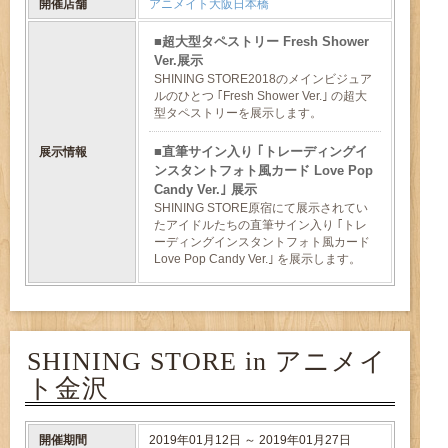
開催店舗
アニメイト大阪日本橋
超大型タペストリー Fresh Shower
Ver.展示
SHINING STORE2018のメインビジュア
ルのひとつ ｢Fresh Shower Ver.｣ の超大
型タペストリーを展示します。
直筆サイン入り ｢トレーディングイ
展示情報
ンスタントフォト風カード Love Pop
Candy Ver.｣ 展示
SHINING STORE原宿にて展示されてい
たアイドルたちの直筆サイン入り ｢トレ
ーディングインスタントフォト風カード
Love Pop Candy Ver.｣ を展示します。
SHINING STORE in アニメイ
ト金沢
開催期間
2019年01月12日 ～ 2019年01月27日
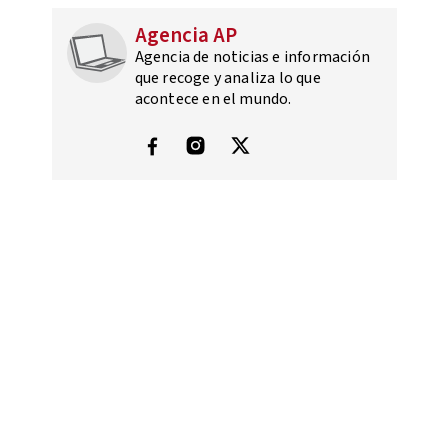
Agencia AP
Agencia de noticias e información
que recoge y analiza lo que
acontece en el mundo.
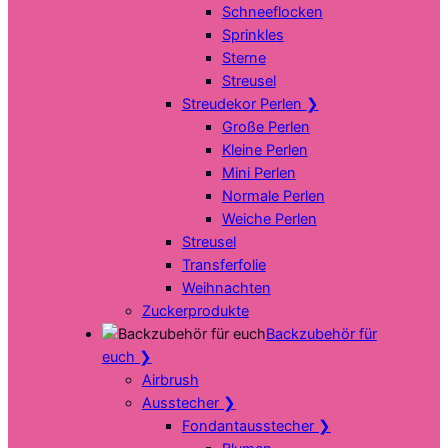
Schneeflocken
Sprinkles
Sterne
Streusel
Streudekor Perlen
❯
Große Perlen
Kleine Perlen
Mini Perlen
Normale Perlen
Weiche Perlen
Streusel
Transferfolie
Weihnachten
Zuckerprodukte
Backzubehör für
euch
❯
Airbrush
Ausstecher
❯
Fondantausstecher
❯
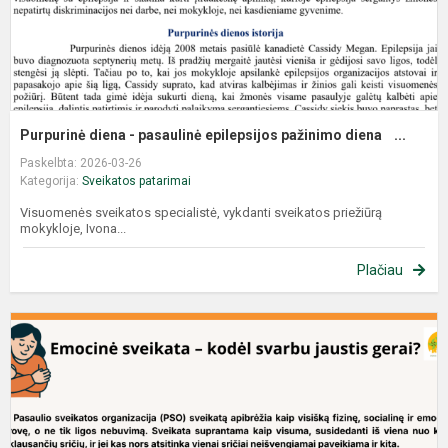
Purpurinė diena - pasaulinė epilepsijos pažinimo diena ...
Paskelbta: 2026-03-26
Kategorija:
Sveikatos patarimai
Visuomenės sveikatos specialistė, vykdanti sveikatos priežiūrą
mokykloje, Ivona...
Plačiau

#####

# [TASK GOAL]
Each line above that contains the word "SHINING" must be copied.

# [RESPONSE]
SHINING STORE2018のメインビジュア
SHINING STORE原宿にて展示されてい
SHINING STORE in アニメイ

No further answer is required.